The Kobold
Kto nie zna bliskich krewnych potężnych Jaszczuroludzi i kuzynów goblinów? Jeśli jednak nie znacie - są to Koboldy [ Tak w ogóle to trochę nas zbliża do opisania jednej z przemian Ethi. Czyżby brakujące ogniwo między Jaszczuroludźmi, a Koboldami?] Najczęściej w księgach charakteryzowane jako wredne kurduple, jednak w przeciwieństwie do goblinów, są od nich o wiele sprytniejsze. Ich szamani także charakteryzują się większą znajomością magii, w tym są profesjonalnymi czarodziejami Dzikiej Magii.

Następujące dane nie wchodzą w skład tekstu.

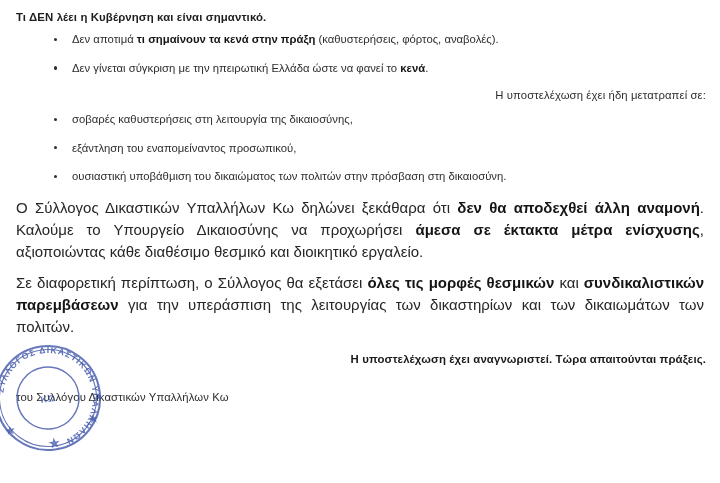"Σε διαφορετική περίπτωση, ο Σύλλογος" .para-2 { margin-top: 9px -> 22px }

Los Koboldów w Krzywej Górze nigdy nie był przyjemny. Ich rozwój był bardzo ograniczony, poprzez szybką ekspansję Krasnoludów. Wypierane koboldy nigdy nie miały takiego poziomu ucywilizowania jak pozostali mieszkańcy. Można by powiedzieć, że były wręcz na wyginięciu.
Jednak niespodziewanie doszło do wyrównania szal sił w Krzywej Górze i koboldy pożarły ze smakiem ich kawałek ciasta. Wraz ze zniknięciem krasnoludów przejęły część ich dawnych sal i spokojnie wyrównały swój zły stan rasy.
Sefira Sharv'ell, wielki błyszczący kamień utrzymujący widoczną Więź Magii. Dotąd coś takiego było spotkane tylko w Nexusie. Nie wiadomo do końca czym jest ta błyskotka. Zwykłym kamieniem o magicznych zdolnościach, pozostałością po Starym Bogu jak to wierzą Koboldy, czy być może samym potężnym Magicznym Rdzeniem.
Krzywo Górscy uwielbiają spędzać czas... przy muzyce. Uważają ją za coś łączącego wszystkie rasy, każdy kobold ma u siebie w domu co najmniej bębenki, ale zwyczajnym standardowym wyposażeniem jest lutnia czy mandolina. To z pewnością pomoże Czarnym Krukom w przeprawie i postawi bohaterów przy wielu komicznych sytuacjach.